The Dublin Rebels are the most successful team in the history of the Irish American Football League. They have earned nine national championship wins (Shamrock Bowl XV, XVII, XVIII, XIX, XX, XXIV, XXV, XXX, XXXI), four league titles, three European crowns, and have registered an undefeated season twice; once in 2006 and again in 2010.

Most recently, The Rebels posted an undefeated regular season, losing in the Shamrock Bowl, to UCD

History

1995 season
The Rebels were founded by Philip Woodyard, Marcus Naylor and Andrew Flynn in 1995. They eventually joined the 1995–1996 Irish Flag Football League season and the Rebels had an average season. The highlight of that season was the tie between the Devastators, which cost the Devastators a spot in the playoffs.
The Rebels were voted for the 'Best Newcomer Team' award.

1996 season
The following year, the Rebels entered a summer tournament and finished 3rd. That year seen the Rebels quarterback, unable to play, pulled out to oversee the team as manager. In the Flag Football League the Rebels secured their first playoff spot in the team history. They managed to reach the Final against the Pirates, but lost by a touchdown. Marcus Naylor picked up league MVP that year also.

1998 season
In 1998–99 the Rebels played their first full contact season in the league. The team was managed by Al Kelly. They finished mid-table.

2000 season
There was no league in 2000 due to lack of organisation in the management.

2001 season
2001 saw the league return again as the IAFL. There were 4 teams in the league out of a possible 6. The Rebels got to the Shamrock Bowl, beating the Carrickfergus Knights 28–7.

2002 season
In 2002 the Rebels won only one game in the season, beating the Dublin Dragons in the last game of the year. The Rebels played in the Charleroi Cup, beating the hosts 22-00 in the final.

2003 season
Hoping to rebuild from 2002, the Rebels lost a close season opener to the Knights. But continued a 9-game win streak, and once again reaching the Shamrock Bowl against the Knights once again, beating them 24–12.

2004 season
In the 2004 Season, the Rebels continued their tradition of introducing a number of rookies once again. The season saw the Rebels score 300 points and finish with a season record of 9–1 (inc playoff and final). They won the league title for the 1st time. They retained the Shamrock bowl by defeating their rivals the Knights 24–22 in the final. After trailing to them by 18pts at half time, they produced a comeback to deny them victory. The Rebels also broke the scoring record for a single game. Scoring 88 points against the Admirals.

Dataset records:
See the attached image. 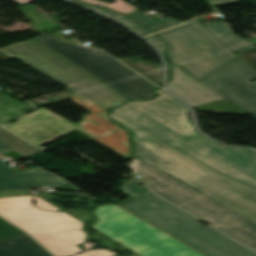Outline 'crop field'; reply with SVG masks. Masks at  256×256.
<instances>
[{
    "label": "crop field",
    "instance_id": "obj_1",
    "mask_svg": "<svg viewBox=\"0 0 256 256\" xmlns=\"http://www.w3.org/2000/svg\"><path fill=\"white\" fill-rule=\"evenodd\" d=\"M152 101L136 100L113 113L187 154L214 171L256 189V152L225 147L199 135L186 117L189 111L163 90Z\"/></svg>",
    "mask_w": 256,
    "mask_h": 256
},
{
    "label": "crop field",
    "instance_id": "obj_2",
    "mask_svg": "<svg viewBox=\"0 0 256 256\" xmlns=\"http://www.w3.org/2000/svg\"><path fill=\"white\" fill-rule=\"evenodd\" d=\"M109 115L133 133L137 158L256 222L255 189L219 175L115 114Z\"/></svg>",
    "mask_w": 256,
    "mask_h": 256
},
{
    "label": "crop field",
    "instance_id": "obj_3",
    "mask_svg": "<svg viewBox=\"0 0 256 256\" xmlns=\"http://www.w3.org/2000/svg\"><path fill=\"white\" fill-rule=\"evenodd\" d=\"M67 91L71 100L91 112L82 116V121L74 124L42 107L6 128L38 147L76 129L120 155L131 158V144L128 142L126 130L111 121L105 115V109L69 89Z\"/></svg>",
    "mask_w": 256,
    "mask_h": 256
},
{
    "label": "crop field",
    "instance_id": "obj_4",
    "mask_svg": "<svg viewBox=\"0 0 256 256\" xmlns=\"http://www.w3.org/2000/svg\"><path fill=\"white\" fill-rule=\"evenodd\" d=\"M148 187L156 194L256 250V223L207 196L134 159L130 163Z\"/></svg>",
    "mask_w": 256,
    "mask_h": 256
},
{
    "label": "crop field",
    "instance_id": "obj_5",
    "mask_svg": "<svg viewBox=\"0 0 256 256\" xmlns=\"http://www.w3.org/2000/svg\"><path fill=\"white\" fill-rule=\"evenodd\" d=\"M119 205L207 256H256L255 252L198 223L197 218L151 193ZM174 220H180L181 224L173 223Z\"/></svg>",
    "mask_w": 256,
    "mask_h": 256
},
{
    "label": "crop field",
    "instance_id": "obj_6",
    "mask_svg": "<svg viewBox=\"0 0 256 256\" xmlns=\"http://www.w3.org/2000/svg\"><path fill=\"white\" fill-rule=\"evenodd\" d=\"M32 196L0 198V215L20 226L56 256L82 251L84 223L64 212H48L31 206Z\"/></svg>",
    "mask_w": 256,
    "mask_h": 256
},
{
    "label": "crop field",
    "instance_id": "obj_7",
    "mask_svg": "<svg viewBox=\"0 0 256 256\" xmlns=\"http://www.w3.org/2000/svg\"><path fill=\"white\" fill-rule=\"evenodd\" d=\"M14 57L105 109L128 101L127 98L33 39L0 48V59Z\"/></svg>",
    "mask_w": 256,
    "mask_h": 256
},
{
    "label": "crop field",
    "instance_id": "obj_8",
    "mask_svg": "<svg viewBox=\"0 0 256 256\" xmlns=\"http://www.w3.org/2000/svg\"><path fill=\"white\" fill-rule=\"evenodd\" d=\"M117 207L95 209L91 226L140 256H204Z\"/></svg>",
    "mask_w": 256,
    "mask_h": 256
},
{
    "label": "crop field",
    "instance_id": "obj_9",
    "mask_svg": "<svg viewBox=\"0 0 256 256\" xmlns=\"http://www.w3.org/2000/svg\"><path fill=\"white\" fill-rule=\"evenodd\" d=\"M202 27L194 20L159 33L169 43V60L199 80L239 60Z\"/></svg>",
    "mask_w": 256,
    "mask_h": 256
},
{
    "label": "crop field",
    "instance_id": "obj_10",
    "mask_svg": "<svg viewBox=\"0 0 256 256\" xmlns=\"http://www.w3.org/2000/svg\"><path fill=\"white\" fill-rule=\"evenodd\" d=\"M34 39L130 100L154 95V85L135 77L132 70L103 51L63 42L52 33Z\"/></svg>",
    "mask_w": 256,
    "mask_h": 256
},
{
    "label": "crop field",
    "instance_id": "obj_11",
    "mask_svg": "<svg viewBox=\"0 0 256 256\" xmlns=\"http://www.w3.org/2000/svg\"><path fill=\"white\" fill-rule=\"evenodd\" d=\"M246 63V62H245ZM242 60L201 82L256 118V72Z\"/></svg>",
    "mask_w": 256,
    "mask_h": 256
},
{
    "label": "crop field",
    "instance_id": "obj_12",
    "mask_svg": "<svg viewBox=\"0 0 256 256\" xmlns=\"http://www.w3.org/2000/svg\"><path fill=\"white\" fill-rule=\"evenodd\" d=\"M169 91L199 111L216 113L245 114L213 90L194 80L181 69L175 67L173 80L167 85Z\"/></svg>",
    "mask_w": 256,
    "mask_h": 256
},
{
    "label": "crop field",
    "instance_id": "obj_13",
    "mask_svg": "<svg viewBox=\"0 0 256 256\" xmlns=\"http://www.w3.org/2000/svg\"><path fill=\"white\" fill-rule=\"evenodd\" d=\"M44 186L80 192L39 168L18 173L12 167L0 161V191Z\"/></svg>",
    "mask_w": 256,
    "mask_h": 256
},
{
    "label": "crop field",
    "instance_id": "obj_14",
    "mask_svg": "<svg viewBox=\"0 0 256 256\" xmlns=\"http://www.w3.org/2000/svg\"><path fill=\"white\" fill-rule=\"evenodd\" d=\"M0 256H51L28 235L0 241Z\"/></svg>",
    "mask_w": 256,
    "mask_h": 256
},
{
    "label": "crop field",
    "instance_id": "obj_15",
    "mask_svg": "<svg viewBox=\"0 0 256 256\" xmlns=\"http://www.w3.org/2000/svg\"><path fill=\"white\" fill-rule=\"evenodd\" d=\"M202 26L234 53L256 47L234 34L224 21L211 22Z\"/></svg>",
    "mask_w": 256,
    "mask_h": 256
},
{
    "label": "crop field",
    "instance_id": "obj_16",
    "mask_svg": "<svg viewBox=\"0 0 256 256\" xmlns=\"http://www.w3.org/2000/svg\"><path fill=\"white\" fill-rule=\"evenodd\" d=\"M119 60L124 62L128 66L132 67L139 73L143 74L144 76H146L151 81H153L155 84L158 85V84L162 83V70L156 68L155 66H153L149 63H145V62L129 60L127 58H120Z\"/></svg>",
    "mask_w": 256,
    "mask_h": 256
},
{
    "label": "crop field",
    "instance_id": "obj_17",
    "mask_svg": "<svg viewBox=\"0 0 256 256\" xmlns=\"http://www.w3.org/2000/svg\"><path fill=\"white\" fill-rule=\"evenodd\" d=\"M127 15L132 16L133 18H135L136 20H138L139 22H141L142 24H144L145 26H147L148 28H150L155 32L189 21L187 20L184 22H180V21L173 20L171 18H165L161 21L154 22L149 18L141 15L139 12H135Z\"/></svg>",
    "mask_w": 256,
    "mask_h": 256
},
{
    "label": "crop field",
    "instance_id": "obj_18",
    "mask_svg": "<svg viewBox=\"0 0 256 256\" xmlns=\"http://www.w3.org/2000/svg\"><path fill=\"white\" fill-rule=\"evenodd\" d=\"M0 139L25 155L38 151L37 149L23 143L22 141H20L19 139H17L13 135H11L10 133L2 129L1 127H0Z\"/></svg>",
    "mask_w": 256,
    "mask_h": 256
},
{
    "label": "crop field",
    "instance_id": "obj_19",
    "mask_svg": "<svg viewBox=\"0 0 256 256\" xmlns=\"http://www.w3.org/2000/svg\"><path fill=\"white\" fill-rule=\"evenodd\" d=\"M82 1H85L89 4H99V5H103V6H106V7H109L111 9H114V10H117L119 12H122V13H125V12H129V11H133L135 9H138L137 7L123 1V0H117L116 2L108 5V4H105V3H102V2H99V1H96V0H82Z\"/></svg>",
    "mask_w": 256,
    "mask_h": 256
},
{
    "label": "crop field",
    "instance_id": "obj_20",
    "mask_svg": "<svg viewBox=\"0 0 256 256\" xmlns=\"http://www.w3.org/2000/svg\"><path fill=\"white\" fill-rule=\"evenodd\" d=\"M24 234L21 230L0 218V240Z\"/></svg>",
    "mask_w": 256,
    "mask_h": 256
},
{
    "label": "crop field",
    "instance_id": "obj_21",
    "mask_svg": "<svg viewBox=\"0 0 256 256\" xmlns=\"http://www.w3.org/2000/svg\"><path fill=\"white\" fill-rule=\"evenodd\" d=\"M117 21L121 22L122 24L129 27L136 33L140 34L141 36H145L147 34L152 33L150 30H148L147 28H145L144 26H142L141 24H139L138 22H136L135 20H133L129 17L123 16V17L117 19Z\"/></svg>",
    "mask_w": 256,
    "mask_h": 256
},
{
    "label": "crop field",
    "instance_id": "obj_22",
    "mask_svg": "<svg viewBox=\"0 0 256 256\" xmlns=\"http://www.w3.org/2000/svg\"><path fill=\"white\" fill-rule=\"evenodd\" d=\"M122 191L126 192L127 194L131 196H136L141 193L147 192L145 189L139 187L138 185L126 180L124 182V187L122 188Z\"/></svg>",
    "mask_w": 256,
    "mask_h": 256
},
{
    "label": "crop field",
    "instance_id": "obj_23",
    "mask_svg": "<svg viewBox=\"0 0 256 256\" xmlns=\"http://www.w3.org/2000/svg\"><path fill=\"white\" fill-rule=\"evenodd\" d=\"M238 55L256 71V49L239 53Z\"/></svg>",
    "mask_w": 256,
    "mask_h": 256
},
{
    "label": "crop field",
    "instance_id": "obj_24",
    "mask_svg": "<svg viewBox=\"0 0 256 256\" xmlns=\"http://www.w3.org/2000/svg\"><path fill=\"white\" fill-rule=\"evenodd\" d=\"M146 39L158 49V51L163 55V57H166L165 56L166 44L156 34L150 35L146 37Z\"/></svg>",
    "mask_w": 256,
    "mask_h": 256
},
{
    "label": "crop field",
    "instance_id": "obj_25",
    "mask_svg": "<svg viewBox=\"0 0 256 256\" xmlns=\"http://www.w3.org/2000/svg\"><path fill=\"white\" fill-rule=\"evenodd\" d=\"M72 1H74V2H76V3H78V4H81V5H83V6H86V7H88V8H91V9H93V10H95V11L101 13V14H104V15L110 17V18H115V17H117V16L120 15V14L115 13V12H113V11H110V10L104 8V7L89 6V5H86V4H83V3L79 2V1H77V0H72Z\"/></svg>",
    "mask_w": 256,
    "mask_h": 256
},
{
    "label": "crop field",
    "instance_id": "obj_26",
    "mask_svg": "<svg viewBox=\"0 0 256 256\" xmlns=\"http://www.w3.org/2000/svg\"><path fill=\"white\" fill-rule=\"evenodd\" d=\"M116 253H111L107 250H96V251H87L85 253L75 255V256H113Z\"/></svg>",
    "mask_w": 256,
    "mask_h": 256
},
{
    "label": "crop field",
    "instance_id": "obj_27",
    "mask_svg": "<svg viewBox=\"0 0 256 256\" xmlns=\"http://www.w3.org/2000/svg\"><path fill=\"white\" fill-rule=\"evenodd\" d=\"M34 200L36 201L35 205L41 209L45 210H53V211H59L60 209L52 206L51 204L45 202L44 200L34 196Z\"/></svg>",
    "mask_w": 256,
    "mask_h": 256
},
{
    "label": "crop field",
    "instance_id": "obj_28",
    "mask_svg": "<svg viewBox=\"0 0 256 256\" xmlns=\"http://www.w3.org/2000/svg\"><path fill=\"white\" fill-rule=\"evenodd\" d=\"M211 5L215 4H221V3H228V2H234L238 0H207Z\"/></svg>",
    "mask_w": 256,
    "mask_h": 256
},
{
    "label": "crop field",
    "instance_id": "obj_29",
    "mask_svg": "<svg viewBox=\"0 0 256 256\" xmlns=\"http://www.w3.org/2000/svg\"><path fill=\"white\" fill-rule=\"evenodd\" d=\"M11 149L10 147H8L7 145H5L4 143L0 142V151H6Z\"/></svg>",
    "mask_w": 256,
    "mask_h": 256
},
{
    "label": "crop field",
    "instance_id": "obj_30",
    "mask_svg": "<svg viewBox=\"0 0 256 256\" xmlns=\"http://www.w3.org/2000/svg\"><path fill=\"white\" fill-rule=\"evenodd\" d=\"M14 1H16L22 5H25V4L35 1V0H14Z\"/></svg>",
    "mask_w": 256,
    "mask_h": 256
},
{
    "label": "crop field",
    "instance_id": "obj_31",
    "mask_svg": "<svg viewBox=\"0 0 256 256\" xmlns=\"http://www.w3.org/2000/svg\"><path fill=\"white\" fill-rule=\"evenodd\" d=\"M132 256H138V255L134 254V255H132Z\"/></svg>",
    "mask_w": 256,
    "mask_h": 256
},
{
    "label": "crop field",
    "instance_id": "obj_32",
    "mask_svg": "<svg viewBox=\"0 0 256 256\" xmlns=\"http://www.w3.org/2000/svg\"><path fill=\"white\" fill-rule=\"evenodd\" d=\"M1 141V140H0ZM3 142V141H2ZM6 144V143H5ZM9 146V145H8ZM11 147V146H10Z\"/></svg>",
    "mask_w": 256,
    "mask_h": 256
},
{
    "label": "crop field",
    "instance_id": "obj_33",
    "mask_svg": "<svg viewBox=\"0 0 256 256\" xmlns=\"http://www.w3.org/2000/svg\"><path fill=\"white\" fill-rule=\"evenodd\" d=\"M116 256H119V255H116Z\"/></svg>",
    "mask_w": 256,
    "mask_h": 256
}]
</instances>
--
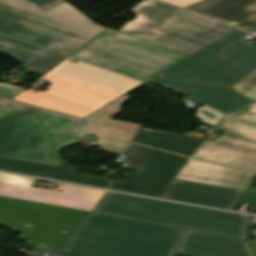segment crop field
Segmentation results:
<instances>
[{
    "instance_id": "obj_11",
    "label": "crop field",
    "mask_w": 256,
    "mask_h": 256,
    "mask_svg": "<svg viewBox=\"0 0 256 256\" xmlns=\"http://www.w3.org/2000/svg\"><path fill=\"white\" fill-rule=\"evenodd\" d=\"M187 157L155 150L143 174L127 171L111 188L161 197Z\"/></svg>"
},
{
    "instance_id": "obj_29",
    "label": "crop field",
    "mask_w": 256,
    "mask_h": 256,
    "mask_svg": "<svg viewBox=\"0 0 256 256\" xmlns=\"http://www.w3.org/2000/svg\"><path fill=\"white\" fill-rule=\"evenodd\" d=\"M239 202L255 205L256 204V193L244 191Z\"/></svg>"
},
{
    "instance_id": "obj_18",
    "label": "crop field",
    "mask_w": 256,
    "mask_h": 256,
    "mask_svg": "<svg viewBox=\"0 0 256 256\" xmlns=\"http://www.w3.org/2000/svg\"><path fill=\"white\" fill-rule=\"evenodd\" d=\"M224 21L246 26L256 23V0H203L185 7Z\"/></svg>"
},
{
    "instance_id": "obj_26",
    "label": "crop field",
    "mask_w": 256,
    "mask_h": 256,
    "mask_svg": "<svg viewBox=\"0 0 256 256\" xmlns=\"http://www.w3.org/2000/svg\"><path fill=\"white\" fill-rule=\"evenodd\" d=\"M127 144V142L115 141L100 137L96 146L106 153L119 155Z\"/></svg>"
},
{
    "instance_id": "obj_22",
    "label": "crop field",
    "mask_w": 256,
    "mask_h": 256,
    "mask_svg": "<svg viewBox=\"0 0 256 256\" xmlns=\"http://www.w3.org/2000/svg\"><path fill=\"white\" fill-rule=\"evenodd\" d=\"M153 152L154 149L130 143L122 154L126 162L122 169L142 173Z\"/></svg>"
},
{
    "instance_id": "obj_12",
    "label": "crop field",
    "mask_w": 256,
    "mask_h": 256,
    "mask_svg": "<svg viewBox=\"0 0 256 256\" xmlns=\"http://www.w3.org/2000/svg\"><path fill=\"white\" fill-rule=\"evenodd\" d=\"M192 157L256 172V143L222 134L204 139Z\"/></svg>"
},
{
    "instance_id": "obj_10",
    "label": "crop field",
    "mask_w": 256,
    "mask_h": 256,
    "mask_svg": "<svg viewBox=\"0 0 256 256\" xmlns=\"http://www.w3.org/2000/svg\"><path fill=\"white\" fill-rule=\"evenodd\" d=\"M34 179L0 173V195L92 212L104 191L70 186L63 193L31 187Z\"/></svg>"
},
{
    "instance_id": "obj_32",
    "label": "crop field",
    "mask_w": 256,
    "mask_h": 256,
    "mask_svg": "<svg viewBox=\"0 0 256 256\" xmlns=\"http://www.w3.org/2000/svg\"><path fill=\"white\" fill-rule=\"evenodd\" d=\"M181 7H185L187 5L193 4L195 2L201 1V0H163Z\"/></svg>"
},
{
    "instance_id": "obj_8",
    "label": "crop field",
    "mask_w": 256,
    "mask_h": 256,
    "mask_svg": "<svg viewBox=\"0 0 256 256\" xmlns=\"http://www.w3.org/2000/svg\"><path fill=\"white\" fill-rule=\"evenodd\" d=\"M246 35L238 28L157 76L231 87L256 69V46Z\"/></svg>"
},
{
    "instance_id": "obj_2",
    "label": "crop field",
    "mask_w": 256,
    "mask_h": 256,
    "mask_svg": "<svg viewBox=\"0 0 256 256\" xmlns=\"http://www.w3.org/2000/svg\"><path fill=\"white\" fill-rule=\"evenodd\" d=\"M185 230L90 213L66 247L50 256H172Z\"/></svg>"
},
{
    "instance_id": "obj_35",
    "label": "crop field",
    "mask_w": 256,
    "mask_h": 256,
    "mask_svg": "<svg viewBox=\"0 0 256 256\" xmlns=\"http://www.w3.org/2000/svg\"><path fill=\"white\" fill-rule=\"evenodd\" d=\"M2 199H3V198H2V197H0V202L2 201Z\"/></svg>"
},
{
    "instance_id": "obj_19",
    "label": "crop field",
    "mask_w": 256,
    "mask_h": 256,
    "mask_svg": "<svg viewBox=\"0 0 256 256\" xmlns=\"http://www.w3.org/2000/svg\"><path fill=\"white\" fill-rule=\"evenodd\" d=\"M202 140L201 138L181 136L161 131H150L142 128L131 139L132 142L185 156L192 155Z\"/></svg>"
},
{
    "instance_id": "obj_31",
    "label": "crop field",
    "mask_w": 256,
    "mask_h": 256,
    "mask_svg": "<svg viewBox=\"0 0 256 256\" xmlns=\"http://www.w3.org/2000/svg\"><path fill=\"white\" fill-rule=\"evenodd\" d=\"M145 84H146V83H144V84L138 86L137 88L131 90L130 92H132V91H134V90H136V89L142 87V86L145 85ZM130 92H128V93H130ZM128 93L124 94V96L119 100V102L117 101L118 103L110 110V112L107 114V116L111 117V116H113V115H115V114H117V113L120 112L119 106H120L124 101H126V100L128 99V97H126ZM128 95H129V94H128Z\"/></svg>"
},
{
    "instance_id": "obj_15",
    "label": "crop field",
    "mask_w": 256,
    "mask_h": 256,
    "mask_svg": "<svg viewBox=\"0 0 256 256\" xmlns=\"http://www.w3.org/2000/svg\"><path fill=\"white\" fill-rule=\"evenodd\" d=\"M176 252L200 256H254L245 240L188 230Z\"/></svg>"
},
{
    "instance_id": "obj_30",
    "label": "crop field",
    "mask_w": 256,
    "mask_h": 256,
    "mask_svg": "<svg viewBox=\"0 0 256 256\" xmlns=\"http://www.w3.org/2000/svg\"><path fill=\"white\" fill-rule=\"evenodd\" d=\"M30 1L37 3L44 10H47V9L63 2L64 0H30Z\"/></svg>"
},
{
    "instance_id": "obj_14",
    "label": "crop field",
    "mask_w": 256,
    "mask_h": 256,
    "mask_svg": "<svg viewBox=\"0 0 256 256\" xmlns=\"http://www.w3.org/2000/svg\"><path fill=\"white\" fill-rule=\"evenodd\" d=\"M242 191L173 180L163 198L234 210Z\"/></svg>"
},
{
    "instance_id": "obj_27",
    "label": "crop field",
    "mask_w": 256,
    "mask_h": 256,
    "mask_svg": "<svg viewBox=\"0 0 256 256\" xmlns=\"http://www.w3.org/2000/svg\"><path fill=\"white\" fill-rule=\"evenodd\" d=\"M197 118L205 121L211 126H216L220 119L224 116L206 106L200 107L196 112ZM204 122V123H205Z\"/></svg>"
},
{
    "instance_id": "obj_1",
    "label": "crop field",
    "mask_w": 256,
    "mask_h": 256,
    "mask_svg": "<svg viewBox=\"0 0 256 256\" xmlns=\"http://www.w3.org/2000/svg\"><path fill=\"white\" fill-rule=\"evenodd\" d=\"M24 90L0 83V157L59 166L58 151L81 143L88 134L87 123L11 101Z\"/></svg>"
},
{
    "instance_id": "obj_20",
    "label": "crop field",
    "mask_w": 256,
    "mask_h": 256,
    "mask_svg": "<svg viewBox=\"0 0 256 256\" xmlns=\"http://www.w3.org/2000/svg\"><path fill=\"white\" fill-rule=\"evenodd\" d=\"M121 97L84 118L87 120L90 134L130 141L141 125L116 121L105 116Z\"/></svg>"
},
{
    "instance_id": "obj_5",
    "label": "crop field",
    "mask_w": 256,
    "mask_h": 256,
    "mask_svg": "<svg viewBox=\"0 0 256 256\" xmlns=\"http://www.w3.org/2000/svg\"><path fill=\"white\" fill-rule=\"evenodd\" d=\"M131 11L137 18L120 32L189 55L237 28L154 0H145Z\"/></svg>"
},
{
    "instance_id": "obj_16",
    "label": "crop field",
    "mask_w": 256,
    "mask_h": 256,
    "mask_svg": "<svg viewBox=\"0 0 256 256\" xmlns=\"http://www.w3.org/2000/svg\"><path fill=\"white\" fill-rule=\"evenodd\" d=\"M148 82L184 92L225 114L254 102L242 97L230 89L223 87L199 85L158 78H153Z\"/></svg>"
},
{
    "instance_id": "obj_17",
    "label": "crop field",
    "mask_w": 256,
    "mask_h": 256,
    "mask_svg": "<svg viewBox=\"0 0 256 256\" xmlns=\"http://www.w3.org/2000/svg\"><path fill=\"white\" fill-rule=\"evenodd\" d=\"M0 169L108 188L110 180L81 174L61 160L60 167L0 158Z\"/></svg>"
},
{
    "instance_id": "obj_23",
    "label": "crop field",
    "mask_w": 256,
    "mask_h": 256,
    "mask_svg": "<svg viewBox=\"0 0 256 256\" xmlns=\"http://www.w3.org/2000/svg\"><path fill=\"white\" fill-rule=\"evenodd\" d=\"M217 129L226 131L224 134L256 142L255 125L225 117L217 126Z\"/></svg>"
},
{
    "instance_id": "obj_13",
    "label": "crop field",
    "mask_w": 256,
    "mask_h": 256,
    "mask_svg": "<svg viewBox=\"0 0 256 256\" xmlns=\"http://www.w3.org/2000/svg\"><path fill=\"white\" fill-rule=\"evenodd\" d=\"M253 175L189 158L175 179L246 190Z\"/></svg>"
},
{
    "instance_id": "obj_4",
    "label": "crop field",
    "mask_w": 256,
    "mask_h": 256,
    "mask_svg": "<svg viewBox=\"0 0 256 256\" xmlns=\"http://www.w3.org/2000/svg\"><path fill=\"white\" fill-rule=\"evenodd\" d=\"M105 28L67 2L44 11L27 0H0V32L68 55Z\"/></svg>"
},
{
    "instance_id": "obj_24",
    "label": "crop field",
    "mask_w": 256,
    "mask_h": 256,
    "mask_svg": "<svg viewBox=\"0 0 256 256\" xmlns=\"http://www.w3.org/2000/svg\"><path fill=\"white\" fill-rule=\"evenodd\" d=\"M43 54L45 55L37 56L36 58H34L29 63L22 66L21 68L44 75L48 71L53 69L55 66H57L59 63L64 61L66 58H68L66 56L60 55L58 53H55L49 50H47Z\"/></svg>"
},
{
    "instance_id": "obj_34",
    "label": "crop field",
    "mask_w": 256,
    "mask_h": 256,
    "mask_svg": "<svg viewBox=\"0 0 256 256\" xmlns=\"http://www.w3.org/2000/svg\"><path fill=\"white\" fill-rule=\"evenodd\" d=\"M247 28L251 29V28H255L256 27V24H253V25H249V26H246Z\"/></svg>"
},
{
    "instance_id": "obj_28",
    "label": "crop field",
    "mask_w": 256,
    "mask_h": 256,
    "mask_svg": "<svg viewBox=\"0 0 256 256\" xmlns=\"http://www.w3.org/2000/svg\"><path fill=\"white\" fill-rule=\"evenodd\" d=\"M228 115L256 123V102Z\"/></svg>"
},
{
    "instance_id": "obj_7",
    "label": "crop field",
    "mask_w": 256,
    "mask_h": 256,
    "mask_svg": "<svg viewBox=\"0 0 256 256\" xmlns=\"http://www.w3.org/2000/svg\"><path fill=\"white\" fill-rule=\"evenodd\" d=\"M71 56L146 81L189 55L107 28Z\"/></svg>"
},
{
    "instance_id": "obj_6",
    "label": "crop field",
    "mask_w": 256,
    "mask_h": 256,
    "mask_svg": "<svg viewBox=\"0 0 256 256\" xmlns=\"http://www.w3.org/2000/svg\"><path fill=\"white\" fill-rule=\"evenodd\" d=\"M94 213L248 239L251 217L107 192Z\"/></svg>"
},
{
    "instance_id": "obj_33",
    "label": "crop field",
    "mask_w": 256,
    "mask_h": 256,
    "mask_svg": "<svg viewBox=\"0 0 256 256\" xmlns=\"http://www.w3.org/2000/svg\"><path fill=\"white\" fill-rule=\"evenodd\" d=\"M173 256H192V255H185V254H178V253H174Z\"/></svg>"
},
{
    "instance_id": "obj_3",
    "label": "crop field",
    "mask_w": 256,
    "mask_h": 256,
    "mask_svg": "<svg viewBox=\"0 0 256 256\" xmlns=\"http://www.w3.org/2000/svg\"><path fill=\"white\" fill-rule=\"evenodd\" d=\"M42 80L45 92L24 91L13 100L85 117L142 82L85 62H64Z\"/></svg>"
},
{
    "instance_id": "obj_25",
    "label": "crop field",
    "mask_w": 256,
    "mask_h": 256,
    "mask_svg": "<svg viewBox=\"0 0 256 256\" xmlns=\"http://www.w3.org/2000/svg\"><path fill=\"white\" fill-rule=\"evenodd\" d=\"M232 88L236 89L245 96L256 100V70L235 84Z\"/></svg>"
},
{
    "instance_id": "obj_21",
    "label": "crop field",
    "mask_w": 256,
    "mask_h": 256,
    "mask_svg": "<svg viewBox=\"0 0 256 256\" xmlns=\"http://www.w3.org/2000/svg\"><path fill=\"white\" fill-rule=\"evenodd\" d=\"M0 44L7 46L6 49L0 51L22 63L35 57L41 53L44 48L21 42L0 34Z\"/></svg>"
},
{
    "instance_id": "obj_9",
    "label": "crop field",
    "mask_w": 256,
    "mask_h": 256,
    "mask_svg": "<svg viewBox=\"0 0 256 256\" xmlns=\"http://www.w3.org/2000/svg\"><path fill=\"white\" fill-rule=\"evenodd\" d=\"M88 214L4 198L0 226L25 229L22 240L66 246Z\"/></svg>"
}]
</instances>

TASK SET →
a - According to the Dublin Rebels history, why was there no league in 2000? Answer in one to three sentences.
b - Decide whether each statement agrees with the Dublin Rebels history, answering yes or no and quoting the deciding words: (i) The Rebels were founded in 1995 by three people. (ii) In the 2004 final, the Rebels led the Knights at half time. (iii) In 1996 the Rebels beat the Pirates in the Final.
c - Write the next part of the Dublin Rebels history, picking up after its final sentence about the 88 points scored against the Admirals.

THE REPLIES →
a - There was no league in 2000 because of a lack of organisation in the management.

b -
(i) Yes: "The Rebels were founded by Philip Woodyard, Marcus Naylor and Andrew Flynn in 1995."
(ii) No: "After trailing to them by 18pts at half time, they produced a comeback to deny them victory."
(iii) No: "They managed to reach the Final against the Pirates, but lost by a touchdown."

c -
The Dublin Rebels participated in the 2004 Charleroi American Football Trophy Tournament, held in Charleroi, Belgium on 25–26 June. The participating teams were the Dublin Rebels, Charleroi Cougars, Chevaliers d'Orleans, and the Lille Vikings. The Rebels lost to the Chevaliers d'Orleans team in the first round, 26–8. The Lille Vikings defeated the Charleroi Cougars 18–6. In the 3rd Place Playoff, the Rebels defeated the Charleroi Cougars 20–0. The Chevaliers d'Orleans won the Final against the Lille Vikings by a final score of 26–0.

2005 season
The 2005 season saw the Belfast Bulls trying to become the first unbeaten team in the league. The Rebels prevented this from happening beating them in the final game of the season. They met each other again in Shamrock Bowl XIX. The Rebels pulled off another last minute comeback against the Bulls to win. Quarterback Andy Dennehy was named as the game MVP.

2006 season
In 2006, the Rebels became the first unbeaten team in the IAFL going 10–0, winning all regular season games and winning the playoffs and the Shamrock Bowl 44–12 against the UL Vikings.  Linebacker Ross McCooey was named as the game MVP.

2007 season
In 2007, the Rebels failed to reach the Shamrock Bowl. They were beaten by the Cork Admirals in the Semi-final 8–6.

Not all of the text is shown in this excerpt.